Part:BBa_K5319716

We used heterogeneous ensemble learning to construct a causal map of enzyme activity contribution from the activity data (including but not limited to molecular properties and energy landscape data) obtained from the two-site saturated mutation library. Then the baseline is constructed by rearranging the graph relations, and the graph model constructed in the previous step is tested. Based on the model that violates the local markov condition least in the second step, the data is recombined, and multiple rounds of one-step bayesian sampling are carried out to generate the expectation-multi-factor distribution map. Further screening and experimental verification of software models Based on this relationship, we were able to screen out the sample group with the greatest possible increase in enzyme activity from the larger virtual mutant library. In the predicted area (pocket size 600±100 or 1200±100, channel length 6±2), mutants with higher enzyme activity were most likely to be obtained (Figure 2), so we conducted further experimental verification and repeated the measurement results twice as shown in Figure 2 (). The correctness of the software was confirmed by experimental results, in which we obtained mutants in the predicted region (pocket size 600±100 or 1200±100, channel length 6±2) that increased enzyme activity up to 32%.

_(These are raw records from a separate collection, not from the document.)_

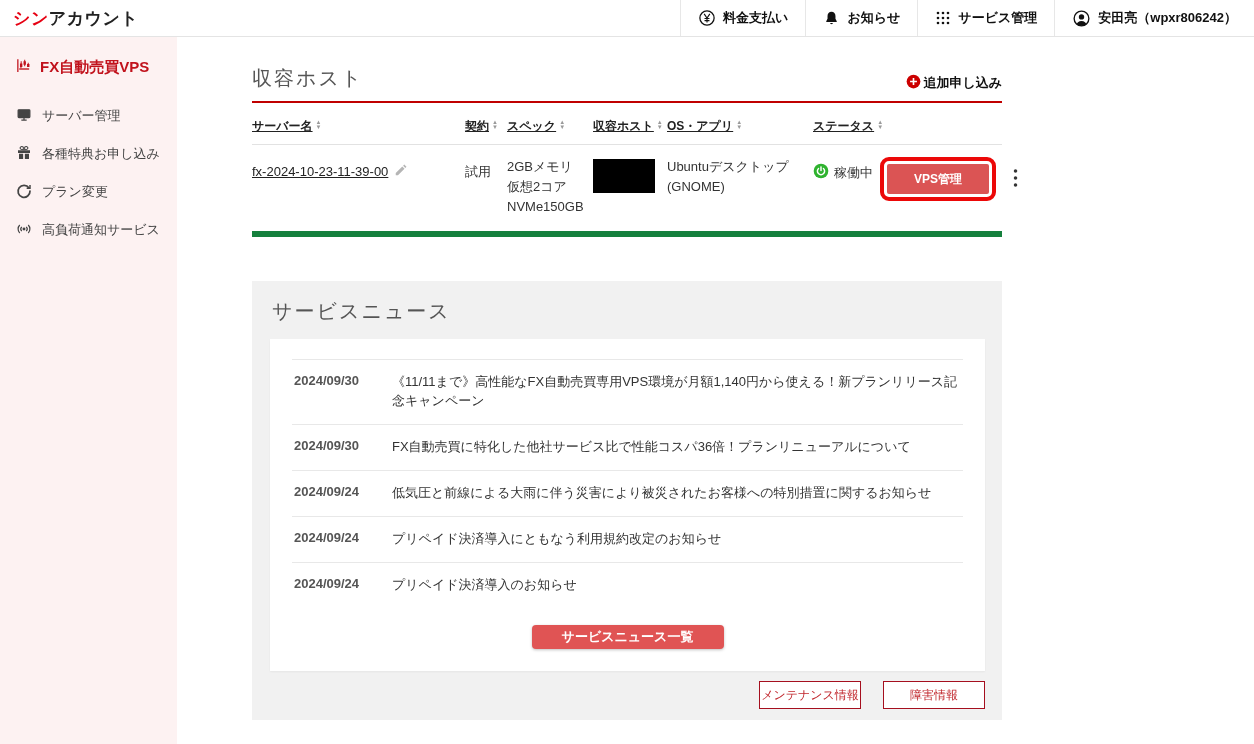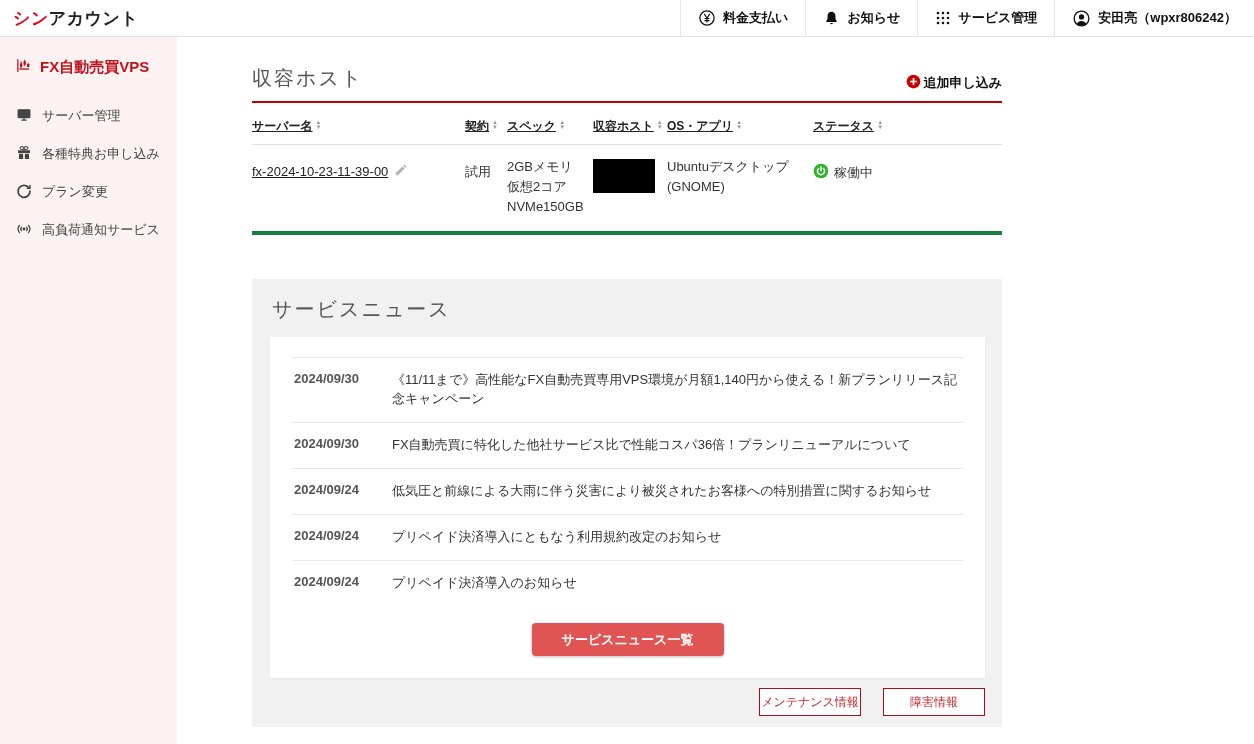"fx-2024-10-23-11-39-00" .tbl-row { border-bottom: 4px solid #15803d -> 6px solid #15803d }
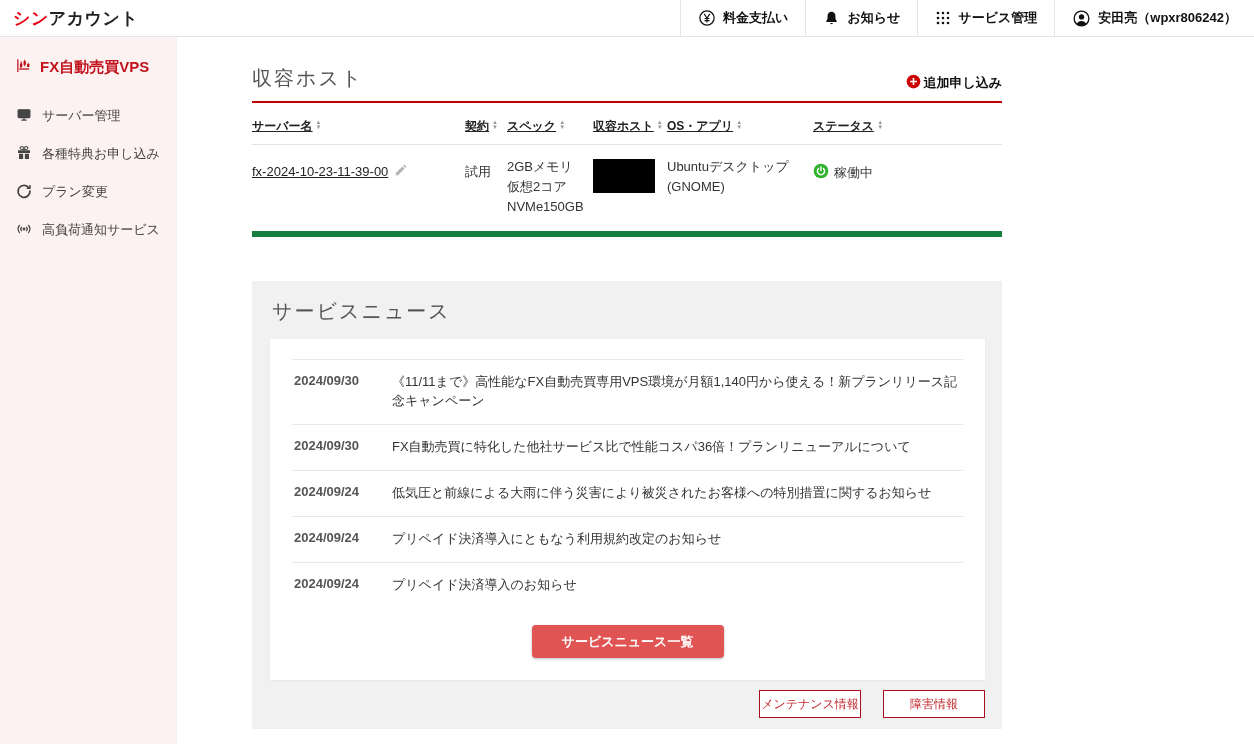"VPS管理" div.action-cell { html: none -> <div> <button>VPS管理</button> <span> <svg> <circle></circle> <circle></circle> <circle></circle> </svg> </span> </div> }
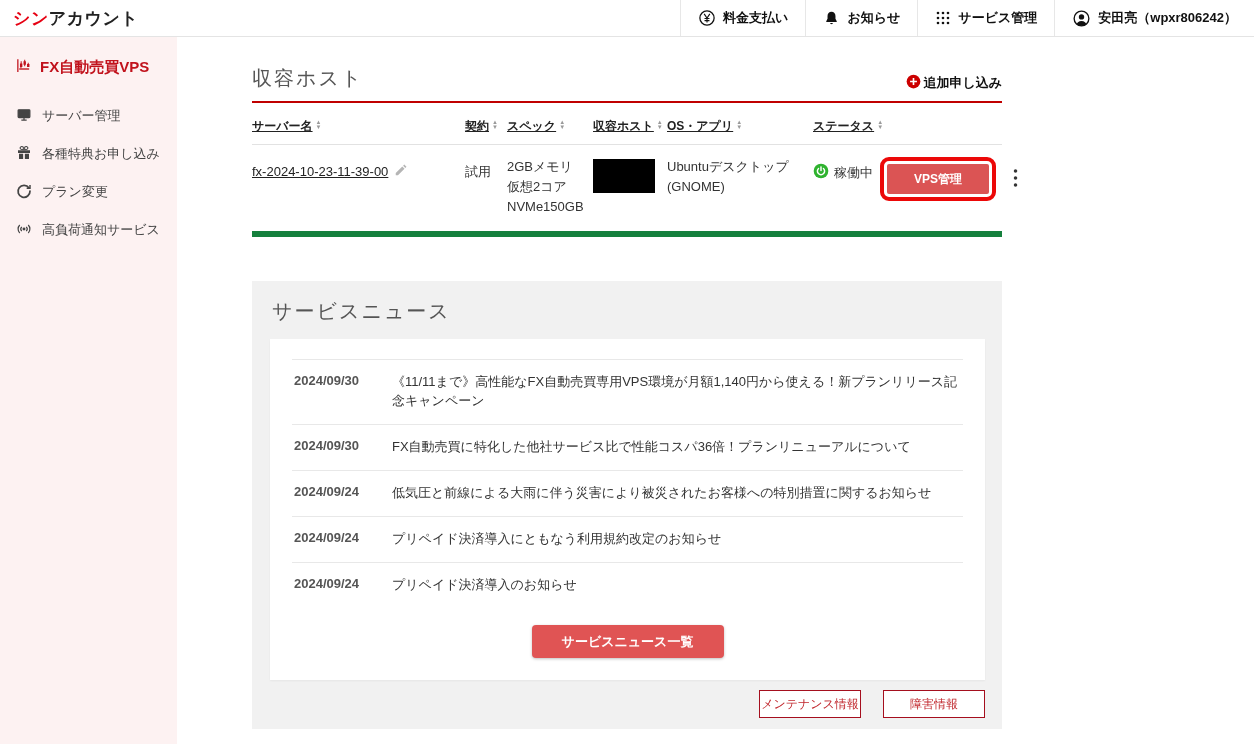"サービスニュース一覧" .news-list-btn { height: 33px -> 24px }
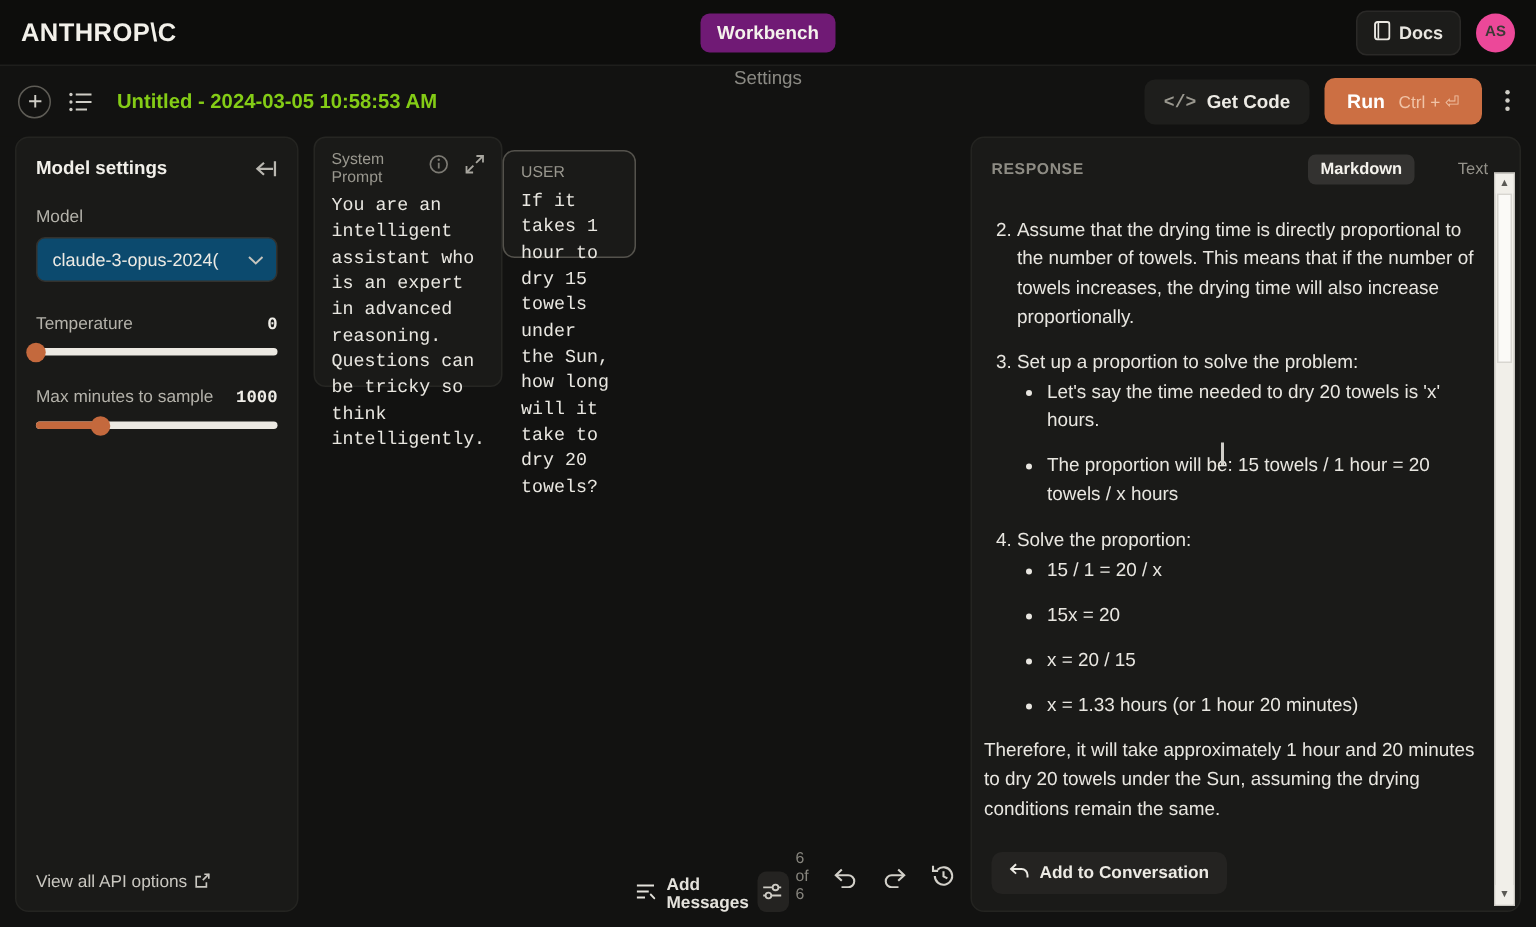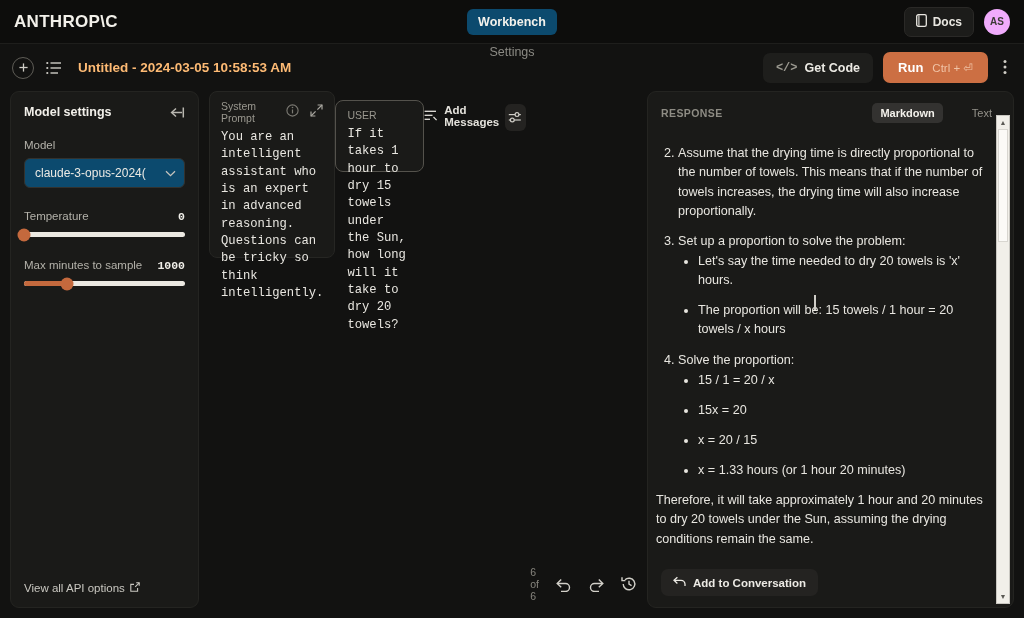"Workbench" .navlink.active { background: #0c4a6e -> #701a75 }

We performed MD simulations on Glu-His mutants to elucidate the molecular mechanism of increased enzyme activity. Compared with WT-ligand, the mutant significantly enlarged the substrate binding pocket (Figure 2 a,b). The larger substrate-binding pocket reduces the steric hindrance for ligand binding to the enzyme, thus facilitating the catalytic reaction. The Rg value of the mutant complex was significantly greater than the Rg value of the wild-type (WT) protein, indicating that after the substrate was docked with the mutant protein, the protein chain expanded and the enzyme activity increased relative to the WT protein (Figure 2 c, d). Calculation of the number of hydrogen bonds showed that the mutant complex formed more hydrogen bonds than the WT protein, thereby increasing the rate of the catalytic reaction (Figure 2 e, f). Furthermore, we noticed an altered charge distribution in the mutant substrate binding pocket (Figure 2 g,h). This results in a reduction in the number of positive charges in the active center and a shift in charge effect to neutrality. Improve the enzyme activity of vioE by eliminating the influence of electrostatic interactions.